··· Kutipan
Minggu, 25 Oktober 2015

Kain Teman Jalan Multifungsi


Saya biasa membawa selembar kain lebar tiap bepergian. Kain favorit saya adalah kain sasirangan dari Banjarmasin. Kainnya dingin dan enak dipakai untuk selimut. Pekerjaan (dan hobi) kerap membuat saya berkunjung ke daerah pelosok. Kadang, saya harus menginap di rumah warga untuk bisa melihat keseharian mereka. Jika kebetulan saya mendapat kamar dengan sprei kotor atau tanpa selimut, saya bisa menggunakan kain tersebut sebagai alas tidur.
······
··· Data yang Diberikan
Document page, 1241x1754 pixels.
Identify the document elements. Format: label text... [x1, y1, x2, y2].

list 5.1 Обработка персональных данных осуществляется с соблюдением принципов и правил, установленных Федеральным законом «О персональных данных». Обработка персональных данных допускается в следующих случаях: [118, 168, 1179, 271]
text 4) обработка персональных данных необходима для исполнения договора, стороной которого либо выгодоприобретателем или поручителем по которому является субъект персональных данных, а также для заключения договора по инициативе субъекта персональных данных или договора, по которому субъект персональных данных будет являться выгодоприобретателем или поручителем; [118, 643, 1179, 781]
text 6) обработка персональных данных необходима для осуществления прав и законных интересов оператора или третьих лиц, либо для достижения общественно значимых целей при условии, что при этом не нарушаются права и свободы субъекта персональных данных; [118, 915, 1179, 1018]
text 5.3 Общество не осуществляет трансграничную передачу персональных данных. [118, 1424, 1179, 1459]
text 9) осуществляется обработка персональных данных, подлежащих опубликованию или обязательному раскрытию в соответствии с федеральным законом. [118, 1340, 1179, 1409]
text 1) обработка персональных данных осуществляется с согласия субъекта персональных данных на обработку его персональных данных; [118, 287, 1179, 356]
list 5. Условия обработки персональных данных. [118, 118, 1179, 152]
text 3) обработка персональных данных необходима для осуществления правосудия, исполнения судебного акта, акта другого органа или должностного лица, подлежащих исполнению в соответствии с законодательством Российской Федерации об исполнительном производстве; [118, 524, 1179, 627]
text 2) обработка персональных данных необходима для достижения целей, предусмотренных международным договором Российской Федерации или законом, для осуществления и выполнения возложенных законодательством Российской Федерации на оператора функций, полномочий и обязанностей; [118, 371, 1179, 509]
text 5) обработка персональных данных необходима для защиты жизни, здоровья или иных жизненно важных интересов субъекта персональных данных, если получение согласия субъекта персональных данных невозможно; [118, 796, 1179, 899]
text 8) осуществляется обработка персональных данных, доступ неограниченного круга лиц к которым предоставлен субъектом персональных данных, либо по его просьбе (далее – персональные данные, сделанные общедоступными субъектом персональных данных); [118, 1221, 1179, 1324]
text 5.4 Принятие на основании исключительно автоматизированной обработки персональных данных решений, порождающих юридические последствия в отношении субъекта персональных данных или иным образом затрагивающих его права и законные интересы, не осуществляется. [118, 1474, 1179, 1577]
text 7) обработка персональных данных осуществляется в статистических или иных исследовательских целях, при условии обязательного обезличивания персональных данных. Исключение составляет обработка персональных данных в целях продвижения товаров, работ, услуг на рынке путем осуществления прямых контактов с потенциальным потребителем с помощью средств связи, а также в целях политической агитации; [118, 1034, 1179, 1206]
······
Soal Latihan:
**A)** Terjemahkan kalimat "Kainnya dingin dan enak dipakai untuk selimut." dari kutipan tentang kain teman jalan ke dalam bahasa Inggris.
**B)** Lanjutkan kutipan tentang kain teman jalan multifungsi dengan beberapa kalimat baru setelah kalimat terakhirnya.

Hasil yang Diharapkan:
**A)** The cloth is cool and pleasant to use as a blanket.

**B)**
 Di Bali, saya pernah menggunakan kain sasirangan tadi ke sebuah upacara ngaben. Waktu itu saya sedang melakukan penelitian dua minggu di Danau Batur. Penduduk sekitar bercerita jika beberapa hari lagi akan ada upacara ngaben bersama yang diadakan dua tahun sekali. Saya ingin mengikuti acara tersebut seperti layaknya penduduk lokal. Itu artinya saya harus mengenakan kostum mereka. Saya bertanya kepada pemilik penginapan cara mendapatkan kebaya putih. Ia mengantarkan saya ke tukang jahit desa. Kebetulan, saya bertemu seorang ibu yang hamil empat bulan. Karena perempuan hamil tidak boleh sembahyang di pura, ibu tadi memiliki bahan kebaya yang tidak terpakai. Ia menjual kain tersebut kepada saya. Penjahit desa berbaik hati membuatkan kebaya untuk saya secara kilat. Ia tahu saya ingin datang ke upacara ngaben dua hari lagi. Pagi hari sebelum upacara, saya datang untuk mengambil jahitan. Si ibu penjahit membantu saya memakai kain. Untuk bawahannya, saya memakai kain sasirangan yang kemarin menjadi selimut tambahan karena udara Batur sangat dingin.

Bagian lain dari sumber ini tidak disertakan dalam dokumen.